The nice folks at Kolari Vision have loaned me a prototype of a Sony alpha 7 Mark II (hereafter called the a7II) which has been modified with a thinner sensor stack and removal of the anti-aliasing (AA) filter, with the aim of providing better corner performance with rangefinder legacy lenses. Though a prototype, I expect optical performance to be in line with their previous a7 conversions and with the eventual production a7II ones, so it’s worth reporting on it here. I need to emphasize that, as of the date of this post, the thin-stack mod to the a7II is not yet available from Kolari, although a similar mod to the a7 is now shipping.
My first test was with a worst-case lens, the Leica 28mm f/2.8 Elmarit-M. Oh, there may be lenses that have worse corner performance on the a7x cameras, but none that I’ve encountered. This lens doesn’t even perform very well in the corners at wide apertures on the thin-stack Leica M240.
I picked a scene and camera orientation that allows me to look at anywhere from the center to the corners. Here it is with an unmodified a7II:
And with the Kolari Vision modified camera:
You will note that the color balance is different between the two images, with the Kolari stack being bluer.

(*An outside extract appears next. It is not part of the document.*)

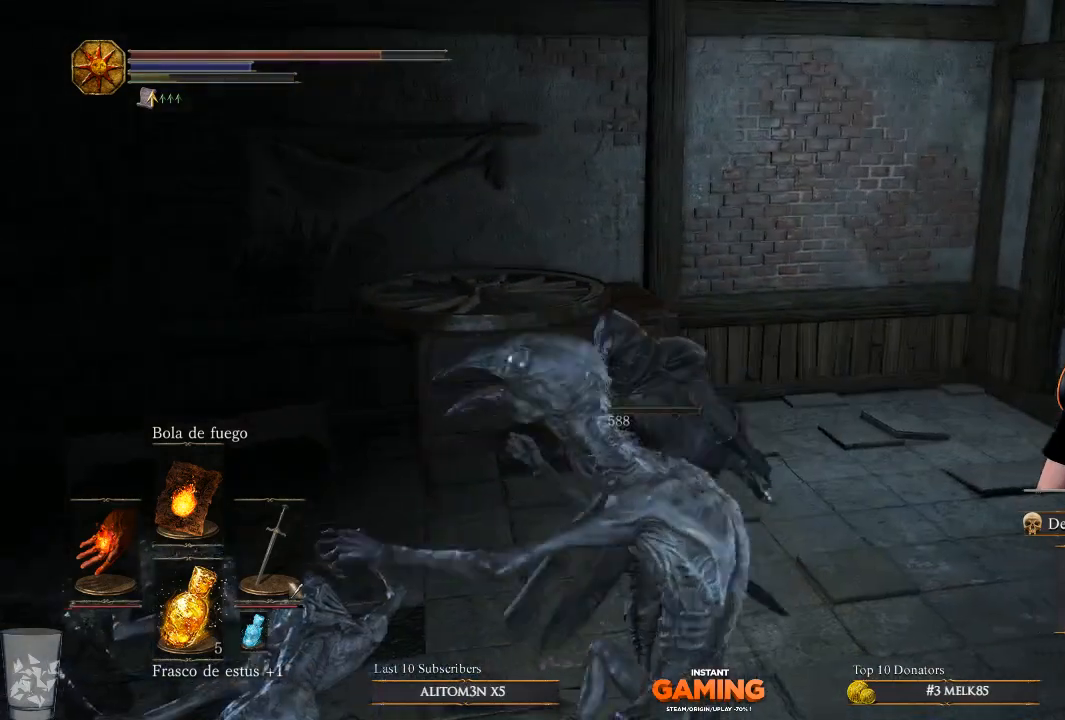
{"buttons": ["B"], "left_stick": "up-left", "right_stick": "center", "events": [[100, "B", "down"], [233, "B", "up"], [333, "B", "down"], [367, "B", "up"], [500, "B", "down"]]}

I used Daylight white balance for both in Lightroom which was otherwise set to use the defaults. ISO was 100, and the cameras were on a tripod. I should mention that the Kolari image may be slightly better focused, because the lack of an AA filter makes the focus peaking work very well under magnification, which is not the case with the unmodified camera.
Let’s take a look at the lower right corner, adding a little exposure boost to compensate for the lens falloff and magnifying by a factor of three.
They’re both pretty bad, but the Kolari image is definitely better. Let’s see what happens is we stop down a bit.
The standard image is unacceptable, and the Kolari one is not bad, all things considered.
f/5.6 is next:
The Kolari image is much better, and actually pretty good.
F/8 coming up.
Both are still getting better, and the Kolari is clearly still ahead.
The Kolari has pretty much peaked as diffraction starts to take its toll. The standard image is still getting better.
Even at f/16, the Kolari is doing better.
At f/22, there’s not much to choose between the two.